Part 1: Write a FLWOR and return a concatenated string

  1. Begin by creating a variable called $drafts that points to the collection at collection('/db/starwars/fixed/'). Make sure your varialble returns the five Star Wars drafts before continuing. (1 point)
  2. Copy in this variable and answer a question about it in your file by writing an XQuery comment :
             let $sortOrder := 
                for $d in $drafts
                let $date := $d//date/@date ! data()
                order by $date
                return $d
    Return this variable and inspect your results. Notice what information is stored in the date attribute near the top of each file. In an XQuery comment, explain in your own words what is happening inside the $sortOrder variable and what it does to the sequence of files in the collection. (3 points)
  3. Write a for loop that looks in each member of the sequence stored in the $sortOrder variable, and also stores the position number of each turn of the for loop. (3 points)
  4. Write two variables to retrieve the date and the title of each draft in this loop. (3 points)
  5. Write a variable that counts all speeches in each draft in this loop. (2 points)
  6. Now, we want to find out the distinct speakers in each section: Write a variable that finds the speakers, removes any extra spaces from the nodes, and eliminates repeated values. (4 points)
  7. Retrieve a count of those distinct speakers. (2 points)
  8. We want our return to help us compare the count of distinct speakers with the count of all speeches in each draft.
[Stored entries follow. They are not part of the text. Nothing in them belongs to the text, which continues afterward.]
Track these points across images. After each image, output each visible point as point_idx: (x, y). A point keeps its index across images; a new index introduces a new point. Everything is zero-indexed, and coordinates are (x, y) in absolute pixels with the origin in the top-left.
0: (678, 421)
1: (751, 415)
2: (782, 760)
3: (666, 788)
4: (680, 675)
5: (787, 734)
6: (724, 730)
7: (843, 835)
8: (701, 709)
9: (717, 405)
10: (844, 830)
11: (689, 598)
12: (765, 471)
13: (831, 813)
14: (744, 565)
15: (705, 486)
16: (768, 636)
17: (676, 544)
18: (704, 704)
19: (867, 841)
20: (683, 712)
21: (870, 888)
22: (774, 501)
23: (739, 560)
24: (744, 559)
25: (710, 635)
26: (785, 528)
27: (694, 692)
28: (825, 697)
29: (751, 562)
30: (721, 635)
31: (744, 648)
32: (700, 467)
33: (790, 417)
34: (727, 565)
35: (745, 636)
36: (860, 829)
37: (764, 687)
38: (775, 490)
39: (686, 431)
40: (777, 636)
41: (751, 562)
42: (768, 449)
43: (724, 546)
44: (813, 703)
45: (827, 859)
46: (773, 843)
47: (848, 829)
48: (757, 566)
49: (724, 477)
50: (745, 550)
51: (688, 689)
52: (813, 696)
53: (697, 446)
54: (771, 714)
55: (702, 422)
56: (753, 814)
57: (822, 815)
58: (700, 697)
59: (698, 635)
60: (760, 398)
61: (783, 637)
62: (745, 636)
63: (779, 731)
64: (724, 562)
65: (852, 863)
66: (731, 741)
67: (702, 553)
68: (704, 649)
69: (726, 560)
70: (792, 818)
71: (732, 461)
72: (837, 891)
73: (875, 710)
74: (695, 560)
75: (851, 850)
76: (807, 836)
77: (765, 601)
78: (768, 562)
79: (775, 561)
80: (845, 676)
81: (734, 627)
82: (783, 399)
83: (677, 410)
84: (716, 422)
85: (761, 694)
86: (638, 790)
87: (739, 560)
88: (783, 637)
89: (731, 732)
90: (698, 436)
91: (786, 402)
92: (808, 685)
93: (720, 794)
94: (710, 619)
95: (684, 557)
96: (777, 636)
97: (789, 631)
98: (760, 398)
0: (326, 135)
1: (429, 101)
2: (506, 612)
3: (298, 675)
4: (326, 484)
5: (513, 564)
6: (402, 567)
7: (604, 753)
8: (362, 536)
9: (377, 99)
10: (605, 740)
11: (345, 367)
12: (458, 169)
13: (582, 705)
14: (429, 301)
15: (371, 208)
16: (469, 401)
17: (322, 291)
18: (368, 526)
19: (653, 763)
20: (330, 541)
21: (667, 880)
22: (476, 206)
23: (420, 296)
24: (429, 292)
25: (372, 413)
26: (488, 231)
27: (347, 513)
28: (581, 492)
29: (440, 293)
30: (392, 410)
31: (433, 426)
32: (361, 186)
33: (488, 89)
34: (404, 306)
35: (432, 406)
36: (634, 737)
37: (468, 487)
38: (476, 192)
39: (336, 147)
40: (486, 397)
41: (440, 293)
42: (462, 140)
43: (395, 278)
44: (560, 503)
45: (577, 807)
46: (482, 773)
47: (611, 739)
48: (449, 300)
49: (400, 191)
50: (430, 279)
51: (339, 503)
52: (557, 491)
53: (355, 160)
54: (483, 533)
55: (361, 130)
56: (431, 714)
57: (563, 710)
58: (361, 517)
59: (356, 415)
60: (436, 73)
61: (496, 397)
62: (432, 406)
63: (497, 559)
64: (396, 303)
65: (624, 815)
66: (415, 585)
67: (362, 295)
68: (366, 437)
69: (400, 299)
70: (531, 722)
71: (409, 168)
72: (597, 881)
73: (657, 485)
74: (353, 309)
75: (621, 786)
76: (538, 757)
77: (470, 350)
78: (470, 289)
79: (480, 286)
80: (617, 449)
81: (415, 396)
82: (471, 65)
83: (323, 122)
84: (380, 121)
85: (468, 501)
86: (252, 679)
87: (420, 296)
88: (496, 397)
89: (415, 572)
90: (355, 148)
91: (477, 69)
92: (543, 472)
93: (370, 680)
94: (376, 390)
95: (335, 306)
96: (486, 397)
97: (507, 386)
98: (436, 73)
Make your first version of this return statement a concatenated line of text, outputting the position in the for loop, the draft title, the draft date, the count of speeches, and the count of distinct speakers, using text separators of your choice. (4 points)
  9. To continue to the next part of the test, comment out the previous return (do not delete it, so I can give you credit for it on this exam.) (1 point).

    Part I of this exam is worth a total possible 23 points. If you have completed this much, you have finished 77% of the exam.

Part 2: HTML or SVG: Your Choice

To complete the remaining 20% of the exam, build an HTML or an SVG file around your FLWOR, and make your FLWOR output the variables above in well-formed and tastefully repeating elements. Create your choice of either an HTML table or an SVG bar graph, showing the two counts side by side at each position mark from the for loop. You may save your output to your individual folder on the newtfire eXist if you wish. (7 points)

Submitting your test

Please submit your XQuery file on Canvas at the submission point for this exam. Download your XQuery file from the newtfire eXist-dB into a file saved with the .xql file extension. You may also submit your output SVG or HTML file as a link to its REST address from the newtfire eXist-dB server. Or download and save these to submit on Canvas. You must at least submit your XQuery .xql file to complete this exam. Bonus: One extra credit point is available if you send a functioning REST address to your output from the eXist-dB database.